Nevertheless, overtures to China are clearly being made. This is for two reasons: firstly, Duterte’s brutal and merciless anti-drugs campaign has flagrantly contravened commitments to Human Rights and the Rule of Law, both championed by the US and ignored by China; secondly, and perhaps more importantly, Duterte feels that the economic benefits to be gained by alignment with China outweigh the geopolitical costs. The US thus faces the challenge, without abandoning its values, of convincing ordinary Filipinos that the fruits of pursuing quasi-suzerain obeisance towards China will not match the largesse of the United States.

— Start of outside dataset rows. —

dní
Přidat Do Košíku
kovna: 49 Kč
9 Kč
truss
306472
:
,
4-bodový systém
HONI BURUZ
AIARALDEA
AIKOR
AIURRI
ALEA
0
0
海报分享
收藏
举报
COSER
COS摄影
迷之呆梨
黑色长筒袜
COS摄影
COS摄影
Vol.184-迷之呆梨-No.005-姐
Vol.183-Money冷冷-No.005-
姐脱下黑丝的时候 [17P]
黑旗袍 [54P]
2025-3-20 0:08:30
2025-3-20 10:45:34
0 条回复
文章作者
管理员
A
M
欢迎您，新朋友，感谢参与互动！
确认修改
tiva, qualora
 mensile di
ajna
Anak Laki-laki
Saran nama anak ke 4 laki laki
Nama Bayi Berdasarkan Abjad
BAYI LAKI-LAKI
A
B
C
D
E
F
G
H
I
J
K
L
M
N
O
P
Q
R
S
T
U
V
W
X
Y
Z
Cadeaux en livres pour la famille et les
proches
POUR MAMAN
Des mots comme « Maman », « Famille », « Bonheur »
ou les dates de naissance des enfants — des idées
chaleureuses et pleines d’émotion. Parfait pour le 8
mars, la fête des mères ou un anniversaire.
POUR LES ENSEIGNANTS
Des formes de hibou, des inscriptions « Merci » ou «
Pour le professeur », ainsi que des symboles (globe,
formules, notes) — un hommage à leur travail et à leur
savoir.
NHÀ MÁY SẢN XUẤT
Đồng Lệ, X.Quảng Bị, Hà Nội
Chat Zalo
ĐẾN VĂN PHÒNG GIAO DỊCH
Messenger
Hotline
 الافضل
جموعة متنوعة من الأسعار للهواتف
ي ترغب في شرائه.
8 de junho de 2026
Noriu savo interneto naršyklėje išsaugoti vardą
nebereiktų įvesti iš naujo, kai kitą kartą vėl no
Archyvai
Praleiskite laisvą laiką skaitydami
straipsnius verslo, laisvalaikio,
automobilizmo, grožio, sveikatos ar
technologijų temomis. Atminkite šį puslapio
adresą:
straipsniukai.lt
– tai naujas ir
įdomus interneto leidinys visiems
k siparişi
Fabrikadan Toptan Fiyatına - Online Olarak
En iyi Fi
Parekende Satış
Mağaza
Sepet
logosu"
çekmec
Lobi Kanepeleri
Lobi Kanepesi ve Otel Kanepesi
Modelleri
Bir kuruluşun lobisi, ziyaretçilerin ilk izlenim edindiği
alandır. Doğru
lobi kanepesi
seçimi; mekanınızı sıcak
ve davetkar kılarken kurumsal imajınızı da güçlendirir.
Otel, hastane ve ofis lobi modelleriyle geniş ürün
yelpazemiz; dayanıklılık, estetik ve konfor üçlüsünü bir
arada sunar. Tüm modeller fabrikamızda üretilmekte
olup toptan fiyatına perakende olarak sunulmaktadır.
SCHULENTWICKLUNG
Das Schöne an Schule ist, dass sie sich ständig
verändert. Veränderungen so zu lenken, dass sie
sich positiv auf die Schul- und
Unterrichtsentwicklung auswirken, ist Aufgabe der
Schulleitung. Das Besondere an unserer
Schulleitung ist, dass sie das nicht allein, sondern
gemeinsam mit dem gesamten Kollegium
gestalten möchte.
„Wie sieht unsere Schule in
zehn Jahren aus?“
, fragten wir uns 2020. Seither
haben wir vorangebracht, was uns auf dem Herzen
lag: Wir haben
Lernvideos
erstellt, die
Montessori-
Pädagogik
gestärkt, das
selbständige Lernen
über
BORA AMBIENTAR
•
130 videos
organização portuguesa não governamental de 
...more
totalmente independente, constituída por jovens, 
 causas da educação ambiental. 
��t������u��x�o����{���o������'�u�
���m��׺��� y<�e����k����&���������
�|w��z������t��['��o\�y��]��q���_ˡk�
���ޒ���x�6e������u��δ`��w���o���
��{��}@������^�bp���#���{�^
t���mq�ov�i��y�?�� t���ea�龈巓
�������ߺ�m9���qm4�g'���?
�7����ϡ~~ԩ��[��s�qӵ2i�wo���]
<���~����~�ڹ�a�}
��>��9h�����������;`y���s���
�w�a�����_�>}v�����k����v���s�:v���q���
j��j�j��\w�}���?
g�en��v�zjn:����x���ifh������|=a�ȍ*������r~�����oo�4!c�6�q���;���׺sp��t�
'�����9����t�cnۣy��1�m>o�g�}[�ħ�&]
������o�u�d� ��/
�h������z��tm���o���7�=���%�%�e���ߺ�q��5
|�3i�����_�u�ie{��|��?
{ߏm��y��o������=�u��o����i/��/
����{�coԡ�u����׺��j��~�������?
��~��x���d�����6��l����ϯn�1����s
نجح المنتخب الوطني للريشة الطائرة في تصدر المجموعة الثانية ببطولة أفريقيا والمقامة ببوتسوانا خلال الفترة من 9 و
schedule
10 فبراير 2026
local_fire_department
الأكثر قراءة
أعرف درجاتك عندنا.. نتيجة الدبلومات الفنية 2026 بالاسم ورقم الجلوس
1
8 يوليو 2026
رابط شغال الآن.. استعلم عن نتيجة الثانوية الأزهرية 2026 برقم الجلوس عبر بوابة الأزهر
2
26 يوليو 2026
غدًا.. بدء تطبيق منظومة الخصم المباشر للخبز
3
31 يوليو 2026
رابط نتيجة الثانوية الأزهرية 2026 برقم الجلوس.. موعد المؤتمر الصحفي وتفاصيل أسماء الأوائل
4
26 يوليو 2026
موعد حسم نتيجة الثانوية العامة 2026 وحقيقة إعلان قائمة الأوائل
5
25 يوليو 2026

The US already provides over $40 million per year in military aid to the Philippines, but this is not felt by average Filipinos. Given the already overwhelming military superiority of the US armed forces in the region, there is scope for replacement of some of this military aid with direct investment in development and infrastructure. Certainly, the US already provides significant non-military aid to the Philippines ($150 million in 2012), and is a massive contributor to multilateral institutions like the Asian Development Bank that attempt to achieve these aims. Even so, in order to pre-empt geostrategic realignment on the part of the Philippines, the US could transition into providing a greater amount of more visible non-military aid. Although unable to emulate the Chinese by using State-owned Enterprises to build infrastructure, the US can encourage investment through various incentives, including giving greater support to providers of FDI. This, in conjunction with augmentation of extant aid, can increase both economic ties and American soft power. Tax incentives could even play a part. With enough trade and investment, Filipinos might be convinced of the relative gains of siding with the US. Duterte may have announced separation from the United States, but American munificence could lead to rapprochement.